• _EXERCISE DETAILS_: Copy every line of the entries that has the string "retrieval" in it.

EXERCISE DATA below:

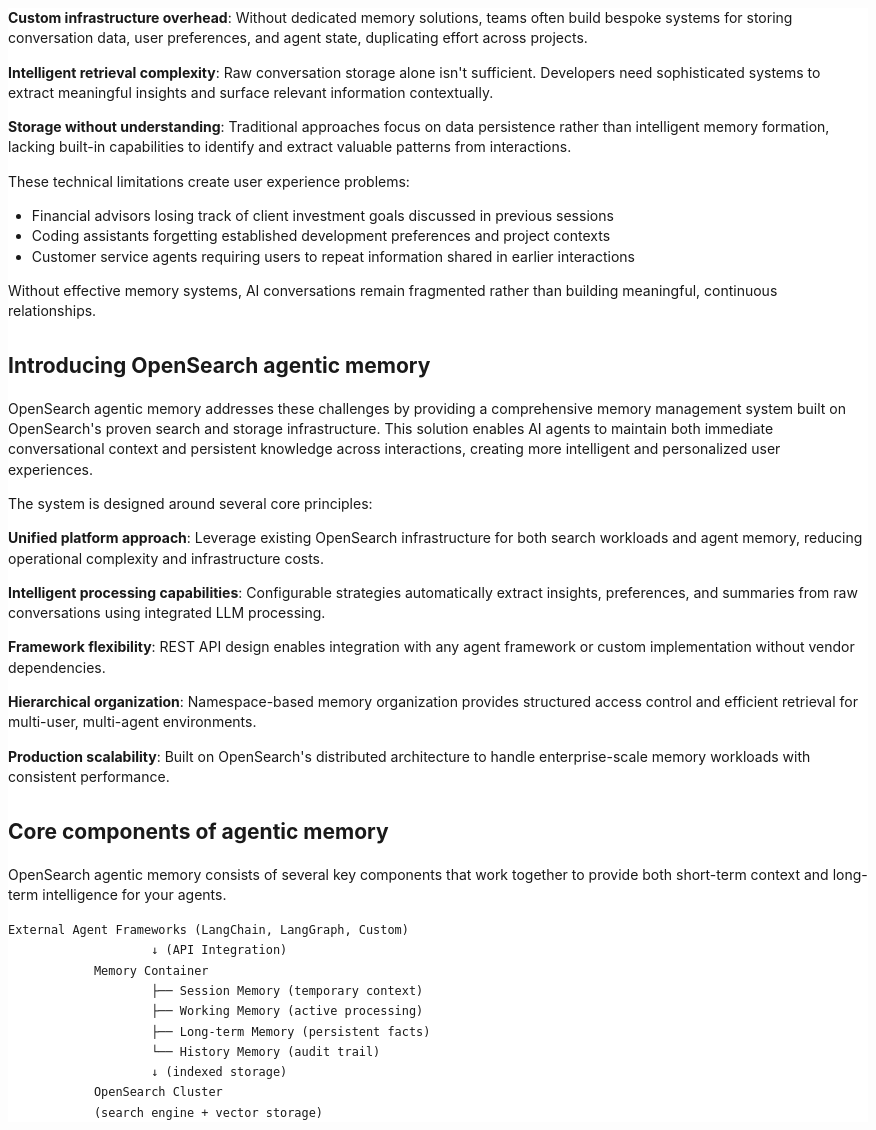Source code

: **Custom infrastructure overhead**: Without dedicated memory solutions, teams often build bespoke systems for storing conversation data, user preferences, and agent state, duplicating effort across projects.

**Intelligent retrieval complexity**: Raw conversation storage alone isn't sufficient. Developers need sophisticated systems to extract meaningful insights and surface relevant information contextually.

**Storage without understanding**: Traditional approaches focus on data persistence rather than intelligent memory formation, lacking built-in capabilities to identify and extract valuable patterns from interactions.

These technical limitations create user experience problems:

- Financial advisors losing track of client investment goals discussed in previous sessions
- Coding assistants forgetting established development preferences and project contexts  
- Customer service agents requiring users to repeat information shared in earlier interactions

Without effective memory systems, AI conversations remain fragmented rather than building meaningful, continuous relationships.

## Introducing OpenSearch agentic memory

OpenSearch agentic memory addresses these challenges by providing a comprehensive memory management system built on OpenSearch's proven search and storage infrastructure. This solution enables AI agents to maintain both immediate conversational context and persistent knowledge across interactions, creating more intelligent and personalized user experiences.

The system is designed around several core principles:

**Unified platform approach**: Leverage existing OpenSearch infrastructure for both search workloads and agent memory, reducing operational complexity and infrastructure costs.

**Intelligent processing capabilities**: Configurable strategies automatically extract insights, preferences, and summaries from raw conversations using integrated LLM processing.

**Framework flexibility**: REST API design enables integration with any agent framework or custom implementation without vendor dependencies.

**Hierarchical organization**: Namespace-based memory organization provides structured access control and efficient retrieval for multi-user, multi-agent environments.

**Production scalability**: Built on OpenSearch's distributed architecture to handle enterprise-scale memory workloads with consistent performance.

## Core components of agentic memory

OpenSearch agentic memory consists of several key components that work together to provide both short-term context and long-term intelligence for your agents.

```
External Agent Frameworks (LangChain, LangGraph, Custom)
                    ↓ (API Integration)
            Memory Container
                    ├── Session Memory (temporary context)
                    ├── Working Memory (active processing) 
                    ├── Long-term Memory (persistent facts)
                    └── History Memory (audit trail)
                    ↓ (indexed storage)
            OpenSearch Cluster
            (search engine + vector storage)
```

End of EXERCISE DATA.
EXERCISE DATA below:

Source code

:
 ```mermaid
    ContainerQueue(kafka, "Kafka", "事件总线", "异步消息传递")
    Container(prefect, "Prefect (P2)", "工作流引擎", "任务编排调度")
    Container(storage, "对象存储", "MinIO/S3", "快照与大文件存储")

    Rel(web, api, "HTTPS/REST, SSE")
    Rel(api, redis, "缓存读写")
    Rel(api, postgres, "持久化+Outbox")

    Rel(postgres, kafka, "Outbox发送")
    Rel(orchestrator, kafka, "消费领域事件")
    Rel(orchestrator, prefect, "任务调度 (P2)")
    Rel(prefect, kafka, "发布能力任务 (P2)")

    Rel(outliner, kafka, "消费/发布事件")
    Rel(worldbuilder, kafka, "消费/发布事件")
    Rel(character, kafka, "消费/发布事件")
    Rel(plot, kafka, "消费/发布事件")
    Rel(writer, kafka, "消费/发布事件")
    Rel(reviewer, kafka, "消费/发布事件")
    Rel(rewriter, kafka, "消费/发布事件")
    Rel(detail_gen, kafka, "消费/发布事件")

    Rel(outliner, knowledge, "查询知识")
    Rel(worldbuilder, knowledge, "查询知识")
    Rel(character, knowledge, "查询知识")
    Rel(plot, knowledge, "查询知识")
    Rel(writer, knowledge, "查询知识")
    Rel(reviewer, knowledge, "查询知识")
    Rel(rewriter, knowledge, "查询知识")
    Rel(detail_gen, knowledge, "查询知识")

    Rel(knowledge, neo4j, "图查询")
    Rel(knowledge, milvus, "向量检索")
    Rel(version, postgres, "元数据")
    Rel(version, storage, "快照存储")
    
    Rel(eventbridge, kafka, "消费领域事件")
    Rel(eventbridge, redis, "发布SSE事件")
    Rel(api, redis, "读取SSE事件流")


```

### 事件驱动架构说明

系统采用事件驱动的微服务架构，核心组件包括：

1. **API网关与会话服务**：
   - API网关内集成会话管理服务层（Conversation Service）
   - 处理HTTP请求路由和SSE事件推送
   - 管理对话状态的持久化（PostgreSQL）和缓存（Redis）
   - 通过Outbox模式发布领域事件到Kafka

End of EXERCISE DATA.
EXERCISE DATA below:

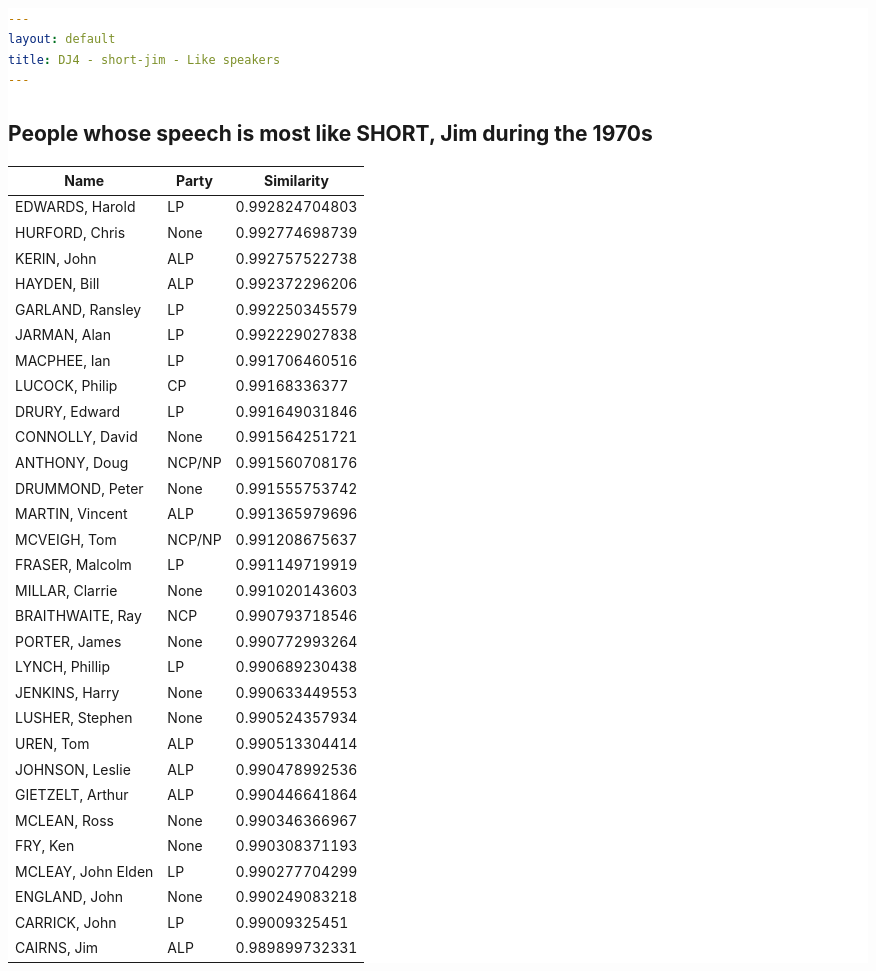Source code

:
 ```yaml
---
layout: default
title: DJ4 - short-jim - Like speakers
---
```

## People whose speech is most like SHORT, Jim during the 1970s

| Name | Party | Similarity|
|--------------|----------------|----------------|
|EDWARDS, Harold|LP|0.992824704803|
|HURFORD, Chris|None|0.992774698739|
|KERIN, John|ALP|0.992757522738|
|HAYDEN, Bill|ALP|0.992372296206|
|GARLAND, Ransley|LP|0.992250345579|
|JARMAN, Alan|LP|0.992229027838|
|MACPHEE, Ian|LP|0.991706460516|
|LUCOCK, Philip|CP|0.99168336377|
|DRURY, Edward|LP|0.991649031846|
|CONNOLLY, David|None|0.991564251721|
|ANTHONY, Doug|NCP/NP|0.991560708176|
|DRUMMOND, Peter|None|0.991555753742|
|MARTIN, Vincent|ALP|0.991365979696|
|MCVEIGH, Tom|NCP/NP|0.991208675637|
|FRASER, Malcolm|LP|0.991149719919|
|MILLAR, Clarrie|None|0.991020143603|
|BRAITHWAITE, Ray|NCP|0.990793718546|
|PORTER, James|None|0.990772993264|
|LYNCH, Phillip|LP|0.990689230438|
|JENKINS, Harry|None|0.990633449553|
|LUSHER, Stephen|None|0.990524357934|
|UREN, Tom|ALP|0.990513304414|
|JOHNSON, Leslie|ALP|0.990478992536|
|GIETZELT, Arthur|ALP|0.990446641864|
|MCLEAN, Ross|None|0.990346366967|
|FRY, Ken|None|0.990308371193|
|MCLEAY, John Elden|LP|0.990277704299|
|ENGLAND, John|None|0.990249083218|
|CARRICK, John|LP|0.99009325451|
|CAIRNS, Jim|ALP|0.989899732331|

End of EXERCISE DATA.

• _SOLUTION TO THIS PROBLEM_:
**Intelligent retrieval complexity**: Raw conversation storage alone isn't sufficient. Developers need sophisticated systems to extract meaningful insights and surface relevant information contextually.
**Hierarchical organization**: Namespace-based memory organization provides structured access control and efficient retrieval for multi-user, multi-agent environments.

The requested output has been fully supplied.